Using Faraday’s law and the fact that there are no magnetic monopoles:

${\displaystyle {{\partial {\vec {B}} \over \partial t}={c^{2} \over 4\pi \sigma _{e}}\nabla ^{2}{\vec {B}}}\,\!}$

and ${\displaystyle \kappa _{m}\equiv {c^{2} \over 4\pi \sigma _{e}}}$ is the magnetic diffusivity.

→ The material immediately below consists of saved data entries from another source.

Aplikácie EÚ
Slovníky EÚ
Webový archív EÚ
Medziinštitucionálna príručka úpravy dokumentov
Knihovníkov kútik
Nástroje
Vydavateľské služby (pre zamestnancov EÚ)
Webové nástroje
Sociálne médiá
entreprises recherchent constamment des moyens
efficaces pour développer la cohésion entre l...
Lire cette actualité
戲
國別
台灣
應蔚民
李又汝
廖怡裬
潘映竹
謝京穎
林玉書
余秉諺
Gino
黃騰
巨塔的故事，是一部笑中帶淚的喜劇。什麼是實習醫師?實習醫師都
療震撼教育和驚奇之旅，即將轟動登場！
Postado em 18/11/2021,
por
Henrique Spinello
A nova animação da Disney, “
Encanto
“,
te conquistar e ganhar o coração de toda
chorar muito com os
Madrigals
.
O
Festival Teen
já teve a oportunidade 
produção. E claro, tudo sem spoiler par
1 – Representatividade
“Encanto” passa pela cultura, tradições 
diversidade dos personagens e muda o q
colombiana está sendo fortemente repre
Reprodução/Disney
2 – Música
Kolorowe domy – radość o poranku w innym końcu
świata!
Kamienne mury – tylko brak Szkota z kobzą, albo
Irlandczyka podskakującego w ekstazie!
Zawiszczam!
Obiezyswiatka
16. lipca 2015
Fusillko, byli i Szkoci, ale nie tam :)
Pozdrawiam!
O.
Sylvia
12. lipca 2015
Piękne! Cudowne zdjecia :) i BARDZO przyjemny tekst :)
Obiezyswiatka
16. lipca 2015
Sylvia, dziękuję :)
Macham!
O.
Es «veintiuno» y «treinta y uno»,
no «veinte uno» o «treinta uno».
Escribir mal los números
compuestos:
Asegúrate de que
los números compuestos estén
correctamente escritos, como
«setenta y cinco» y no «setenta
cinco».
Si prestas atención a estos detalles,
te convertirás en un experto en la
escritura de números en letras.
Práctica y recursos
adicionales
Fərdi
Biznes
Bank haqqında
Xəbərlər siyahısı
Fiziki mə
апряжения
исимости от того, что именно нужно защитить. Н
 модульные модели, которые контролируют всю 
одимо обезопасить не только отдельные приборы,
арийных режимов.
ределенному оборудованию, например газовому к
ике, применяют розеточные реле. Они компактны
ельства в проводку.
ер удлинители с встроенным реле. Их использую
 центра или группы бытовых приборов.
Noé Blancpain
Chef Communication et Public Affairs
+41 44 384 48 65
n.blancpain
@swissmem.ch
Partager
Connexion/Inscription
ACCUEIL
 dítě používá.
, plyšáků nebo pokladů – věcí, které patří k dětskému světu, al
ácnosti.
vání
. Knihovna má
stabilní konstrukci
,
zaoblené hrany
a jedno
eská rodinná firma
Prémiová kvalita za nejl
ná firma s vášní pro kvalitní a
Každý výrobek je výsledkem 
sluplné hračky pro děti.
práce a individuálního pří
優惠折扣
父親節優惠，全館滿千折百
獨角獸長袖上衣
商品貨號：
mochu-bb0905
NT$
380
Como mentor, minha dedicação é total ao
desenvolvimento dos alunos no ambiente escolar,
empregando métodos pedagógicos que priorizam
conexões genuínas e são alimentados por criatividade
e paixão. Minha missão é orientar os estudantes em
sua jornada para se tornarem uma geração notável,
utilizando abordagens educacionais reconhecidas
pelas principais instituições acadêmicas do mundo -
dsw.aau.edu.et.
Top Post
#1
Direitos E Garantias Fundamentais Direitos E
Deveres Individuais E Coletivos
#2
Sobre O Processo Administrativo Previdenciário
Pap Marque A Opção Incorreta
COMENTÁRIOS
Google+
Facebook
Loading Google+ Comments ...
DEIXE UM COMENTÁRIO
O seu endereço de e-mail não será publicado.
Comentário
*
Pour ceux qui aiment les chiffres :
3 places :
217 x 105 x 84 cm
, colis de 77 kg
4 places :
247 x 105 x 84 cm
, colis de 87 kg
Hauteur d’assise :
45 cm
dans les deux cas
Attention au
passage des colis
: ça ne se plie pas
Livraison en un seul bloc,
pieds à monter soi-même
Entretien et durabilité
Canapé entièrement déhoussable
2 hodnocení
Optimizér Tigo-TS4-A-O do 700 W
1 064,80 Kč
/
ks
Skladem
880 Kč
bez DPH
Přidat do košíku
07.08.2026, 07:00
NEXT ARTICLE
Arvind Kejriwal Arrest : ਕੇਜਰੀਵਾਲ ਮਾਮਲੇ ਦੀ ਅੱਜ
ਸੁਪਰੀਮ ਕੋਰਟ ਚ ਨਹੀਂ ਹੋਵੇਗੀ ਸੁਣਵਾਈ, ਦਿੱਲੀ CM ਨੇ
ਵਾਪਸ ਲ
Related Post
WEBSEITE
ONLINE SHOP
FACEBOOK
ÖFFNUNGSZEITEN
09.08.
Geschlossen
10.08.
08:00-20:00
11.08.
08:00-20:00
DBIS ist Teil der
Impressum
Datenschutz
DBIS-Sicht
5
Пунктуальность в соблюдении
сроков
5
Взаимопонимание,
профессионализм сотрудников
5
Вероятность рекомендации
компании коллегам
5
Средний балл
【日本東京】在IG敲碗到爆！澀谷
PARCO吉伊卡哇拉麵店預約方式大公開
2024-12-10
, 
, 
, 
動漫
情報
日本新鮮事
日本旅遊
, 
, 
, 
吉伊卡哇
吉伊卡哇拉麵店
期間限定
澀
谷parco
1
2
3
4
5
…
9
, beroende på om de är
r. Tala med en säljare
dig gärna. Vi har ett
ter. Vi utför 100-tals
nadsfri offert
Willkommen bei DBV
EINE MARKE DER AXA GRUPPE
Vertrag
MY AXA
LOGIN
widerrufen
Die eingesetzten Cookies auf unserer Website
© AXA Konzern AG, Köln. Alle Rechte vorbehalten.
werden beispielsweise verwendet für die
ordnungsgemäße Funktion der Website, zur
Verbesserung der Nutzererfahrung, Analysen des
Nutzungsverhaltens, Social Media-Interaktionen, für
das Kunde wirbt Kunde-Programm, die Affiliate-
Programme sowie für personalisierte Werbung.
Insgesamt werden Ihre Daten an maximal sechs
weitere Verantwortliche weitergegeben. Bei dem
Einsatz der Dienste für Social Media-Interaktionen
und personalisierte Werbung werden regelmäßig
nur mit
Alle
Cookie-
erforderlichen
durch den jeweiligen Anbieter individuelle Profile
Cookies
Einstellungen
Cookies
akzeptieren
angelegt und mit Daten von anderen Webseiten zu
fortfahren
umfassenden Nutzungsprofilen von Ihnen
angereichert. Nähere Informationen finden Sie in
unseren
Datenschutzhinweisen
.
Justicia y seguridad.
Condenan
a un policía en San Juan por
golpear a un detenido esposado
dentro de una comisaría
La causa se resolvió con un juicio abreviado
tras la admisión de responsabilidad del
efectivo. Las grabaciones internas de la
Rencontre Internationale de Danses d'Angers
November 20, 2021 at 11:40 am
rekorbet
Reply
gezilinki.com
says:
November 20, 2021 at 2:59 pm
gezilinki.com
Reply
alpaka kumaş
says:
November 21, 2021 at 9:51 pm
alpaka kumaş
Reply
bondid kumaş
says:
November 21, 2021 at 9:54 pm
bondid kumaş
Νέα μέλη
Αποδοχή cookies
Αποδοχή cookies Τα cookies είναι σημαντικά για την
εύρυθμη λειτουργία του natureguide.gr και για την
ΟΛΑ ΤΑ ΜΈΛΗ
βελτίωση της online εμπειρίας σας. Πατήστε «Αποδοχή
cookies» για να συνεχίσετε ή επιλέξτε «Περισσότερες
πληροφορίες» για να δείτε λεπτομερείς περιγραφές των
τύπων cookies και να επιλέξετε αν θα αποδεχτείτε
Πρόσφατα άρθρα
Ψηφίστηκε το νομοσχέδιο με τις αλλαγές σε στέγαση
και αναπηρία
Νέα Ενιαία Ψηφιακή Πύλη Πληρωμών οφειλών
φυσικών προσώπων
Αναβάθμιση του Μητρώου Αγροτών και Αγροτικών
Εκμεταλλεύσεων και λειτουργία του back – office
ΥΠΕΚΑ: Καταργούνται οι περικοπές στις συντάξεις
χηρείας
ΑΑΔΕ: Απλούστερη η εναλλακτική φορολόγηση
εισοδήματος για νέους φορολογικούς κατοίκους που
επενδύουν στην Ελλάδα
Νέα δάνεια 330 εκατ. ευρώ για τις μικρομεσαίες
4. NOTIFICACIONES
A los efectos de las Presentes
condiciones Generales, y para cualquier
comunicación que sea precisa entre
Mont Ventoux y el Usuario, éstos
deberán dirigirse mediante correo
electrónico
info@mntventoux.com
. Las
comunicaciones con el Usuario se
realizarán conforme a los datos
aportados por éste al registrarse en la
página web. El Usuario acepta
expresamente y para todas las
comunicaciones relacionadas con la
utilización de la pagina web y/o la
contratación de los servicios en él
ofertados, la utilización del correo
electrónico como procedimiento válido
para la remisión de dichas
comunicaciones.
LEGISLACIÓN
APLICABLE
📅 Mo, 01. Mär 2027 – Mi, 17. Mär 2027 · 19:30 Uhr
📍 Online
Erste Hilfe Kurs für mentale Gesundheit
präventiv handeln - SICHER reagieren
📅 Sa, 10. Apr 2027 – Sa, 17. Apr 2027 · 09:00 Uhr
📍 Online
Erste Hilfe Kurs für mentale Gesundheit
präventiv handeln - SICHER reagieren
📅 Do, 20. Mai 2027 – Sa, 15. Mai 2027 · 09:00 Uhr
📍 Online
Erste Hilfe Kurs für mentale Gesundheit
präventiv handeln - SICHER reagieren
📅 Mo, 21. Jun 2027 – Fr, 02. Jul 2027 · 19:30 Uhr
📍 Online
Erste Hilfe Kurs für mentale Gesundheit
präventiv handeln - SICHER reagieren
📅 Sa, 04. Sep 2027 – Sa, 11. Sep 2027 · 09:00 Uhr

• Thus, the Ohmic decay time is of order:
${\displaystyle t_{decay}\sim {L^{2} \over \kappa _{M}}\,\!}$

where L is the length scale over which B changes.

### Fluid Mechanics

• Navier Stokes
${\displaystyle {d{\vec {v}} \over dt}={\partial {\vec {v}} \over \partial t}+\underbrace {(v\cdot \nabla ){\vec {v}}} _{advective \atop term}=-\nabla \Phi -{\nabla P \over \rho }+\underbrace {\nu \nabla ^{2}{\vec {v}}} _{viscousdrag}\,\!}$

We’ll assume ${\displaystyle \rho }$ is constant ${\displaystyle (\nabla \cdot {\vec {v}}=0)}$, and that we are moving sub-sonically.